Chemotherapy and radiation therapy are known to not only deplete mature T-cells, but also to significantly damage the thymus, seen as the “university” of the immune system because it is where cells go to learn how to fight infection.

Recovering thymus function following a stem cell transplant can be delayed in some patients — and this delay is associated with a higher risk of infection and poor clinical outcome.

In rare cases, the thymus is affected by Hodgkin’s lymphoma. Because the thymus gland is so important to the body’s immune system scientists are exploring ways this gland can be grown for transplant or repaired using stem cells.

Experiments on mice have shown that when you take thymus progenitor cells (like stem cells, but more specific) and inject them into a mouse that is missing a thymus, the cells go on to make a fully functional thymus gland.

Single cell biology research

Although scientists have been examining cells under microscopes for 180 years the characteristics of individual cells remain elusive.

Stem cells may have very diverse functions but do not necessarily look obviously different to other cells.

A study published in Cell Stem Cell reveals the first time researchers have isolated single cells from populations of rare blood cells and used a technique to profile and test these stem cells’ capacity for transplantation.

The study, by Professor Bertie Göttgens and colleagues at the Cambridge University Department of Haematology, the Cambridge Institute for Medical Research and the Wellcome Trust/Medical Research Council Stem Cell Institute, brings with it the possibility of identifying the molecules that operate within a single stem cell and the potential outcomes for a transplant.

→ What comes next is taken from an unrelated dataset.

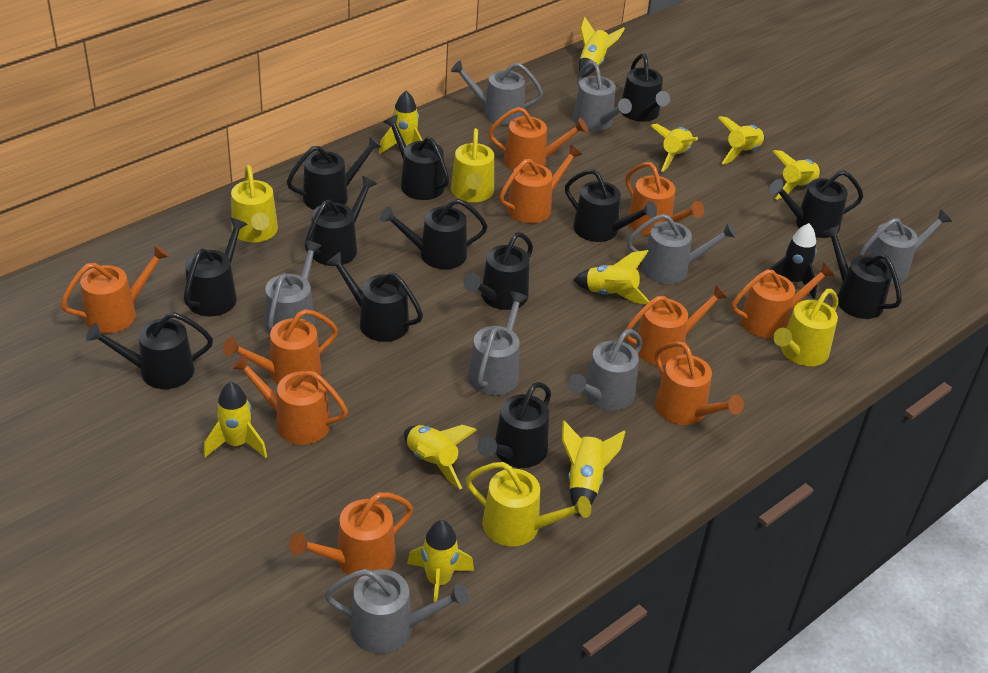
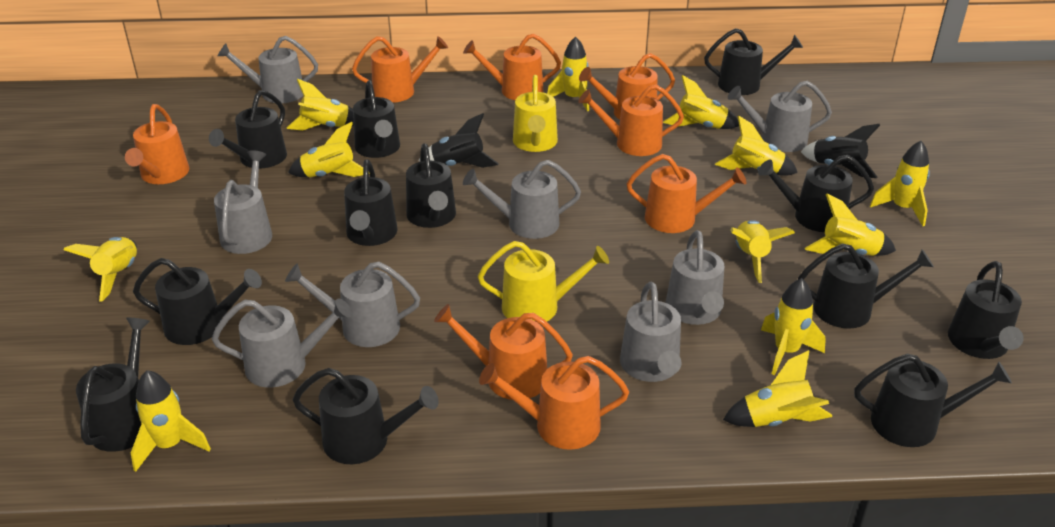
black rocket: [769,223,817,299] = 1 -> [418,113,499,168] [801,124,880,178] = 2
black watering can: [86,312,213,389] [184,218,247,316] [287,136,381,210] [305,176,377,266] [327,252,423,342] [380,199,488,269] [384,115,449,200] [464,232,533,310] [478,382,551,468] [565,169,657,242] [622,53,670,122] [769,170,864,238] [823,225,902,319] = 13 -> [76,317,150,452] [133,258,262,345] [209,90,287,169] [292,368,439,464] [344,159,398,246] [353,80,400,158] [406,143,456,228] [704,28,803,95] [758,155,874,232] [798,243,934,329] [854,354,1012,447] [948,261,1024,359] = 12
orange watering can: [61,245,170,333] [223,309,338,384] [231,354,348,445] [289,492,413,579] [488,107,588,171] [499,144,582,223] [625,162,704,235] [625,285,728,366] [655,341,744,425] [732,262,835,338] = 10 -> [125,104,189,184] [352,36,448,103] [434,304,573,400] [463,34,561,100] [479,356,629,450] [578,85,684,156] [579,53,675,120] [627,154,746,233] = 8
yellow rocket: [204,382,267,458] [379,91,423,154] [404,425,476,489] [407,520,474,602] [562,420,626,516] [573,250,650,304] [579,17,625,77] [651,124,698,172] [718,116,765,165] [773,150,821,200] = 10 -> [64,237,137,302] [131,370,211,472] [287,79,354,131] [288,122,363,177] [547,36,589,111] [663,75,739,129] [715,116,798,176] [723,350,832,427] [730,220,795,283] [761,278,826,375] [805,193,896,256] [870,141,930,226] = 12
yellow watering can: [231,165,278,242] [451,128,494,202] [466,462,591,547] [773,289,838,366] = 4 -> [478,241,609,322] [513,75,558,152] = 2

Although the exact implications for the treatment of cancers like Hodgkin’s and Non-Hodgkin’s lymphoma and leukaemia are unclear, the hope is that it will lead to the refinement of stem cell transplants, with targeted individual cells chosen.

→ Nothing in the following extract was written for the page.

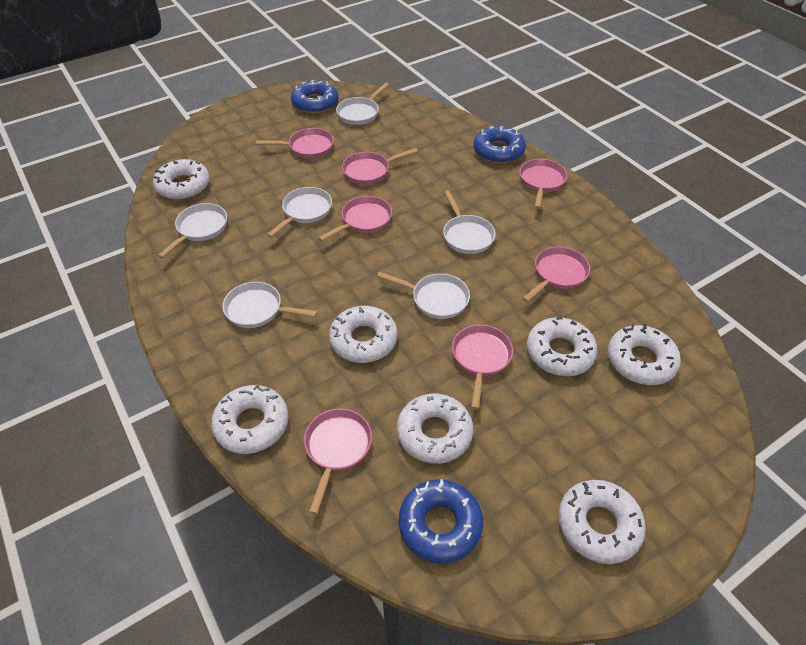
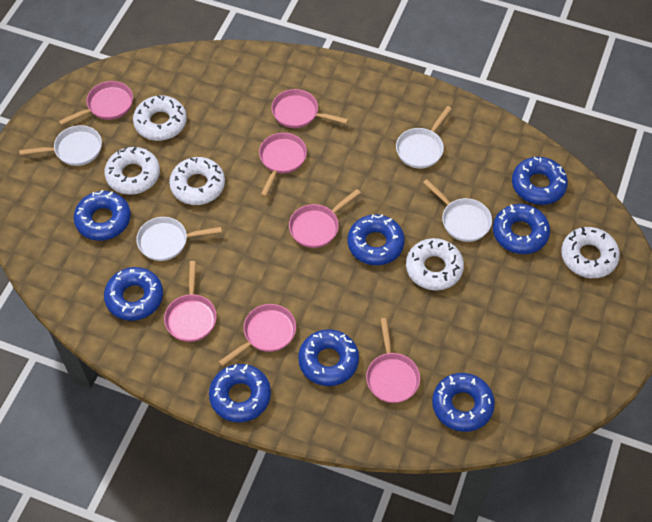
blue donut: [291,80,339,114] [398,479,483,564] [474,126,526,163] = 3 -> [73,190,131,241] [104,267,163,321] [209,364,271,422] [298,329,359,386] [348,214,405,265] [432,373,495,432] [493,204,550,254] [512,157,568,205] = 8
white donut: [153,159,210,200] [211,385,289,454] [329,306,397,363] [397,394,473,464] [527,317,598,376] [558,480,646,564] [608,324,681,385] = 7 -> [104,146,160,195] [133,95,187,141] [169,157,225,205] [406,238,464,290] [561,227,620,278] = 5
white pan: [158,203,227,258] [223,282,318,328] [267,187,332,238] [336,83,389,125] [377,272,470,319] [443,190,496,254] = 6 -> [19,125,102,166] [136,217,222,261] [396,106,452,168] [423,179,492,242] = 4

Another method of improving stem cell transplants, involves stopping haemopoietic stem cells from dying before or during transplantation.

A transplant can be stressful for HSCs and therefore many die before they are integrated properly into the patient’s bone marrow. This means that blood cell formation is delayed and can result in transplant failure. It can also be particularly problematic if there weren’t enough donor stem cells to start with.

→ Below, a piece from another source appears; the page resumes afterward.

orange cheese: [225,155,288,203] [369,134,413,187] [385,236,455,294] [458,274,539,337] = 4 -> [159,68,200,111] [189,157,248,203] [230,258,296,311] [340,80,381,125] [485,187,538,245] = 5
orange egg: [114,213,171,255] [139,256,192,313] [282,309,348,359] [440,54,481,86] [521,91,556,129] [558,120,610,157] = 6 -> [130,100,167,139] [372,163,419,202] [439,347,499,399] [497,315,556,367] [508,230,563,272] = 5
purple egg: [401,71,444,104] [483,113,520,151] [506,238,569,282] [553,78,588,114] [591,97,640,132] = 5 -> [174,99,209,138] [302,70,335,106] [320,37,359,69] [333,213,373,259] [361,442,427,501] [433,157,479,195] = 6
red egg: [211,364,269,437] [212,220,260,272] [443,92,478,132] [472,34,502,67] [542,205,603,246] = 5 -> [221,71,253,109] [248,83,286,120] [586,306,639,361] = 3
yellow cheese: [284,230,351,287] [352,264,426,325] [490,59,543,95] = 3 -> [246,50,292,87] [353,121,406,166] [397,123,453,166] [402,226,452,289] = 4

Apoptosis is the process in which HSCs die. Apoptosis applies to all cells, not just stem cells. It is mediated by the BIM and BMF proteins. Therefore, it follows that inhibiting these proteins from being expressed may prevent or down-regulate apoptosis.

This method, detailed in The Journal of Experimental Medicine on 7th September 2017, was achieved successfully in mice.

However, it was found that the BIM and BMF protein-inhibited HSCs caused auto-immune diseases and lymphomas within the mice. Therefore the researchers concluded that it was necessary to only temporarily inhibit these proteins, which would achieve the desired effects, of improving HSC ‘fitness’, without causing any long-term side effects.

This study presents the possibility that patients with lymphomas such as Hodgkin’s lymphoma could be treated more effectively with fewer donor stem cells in the future.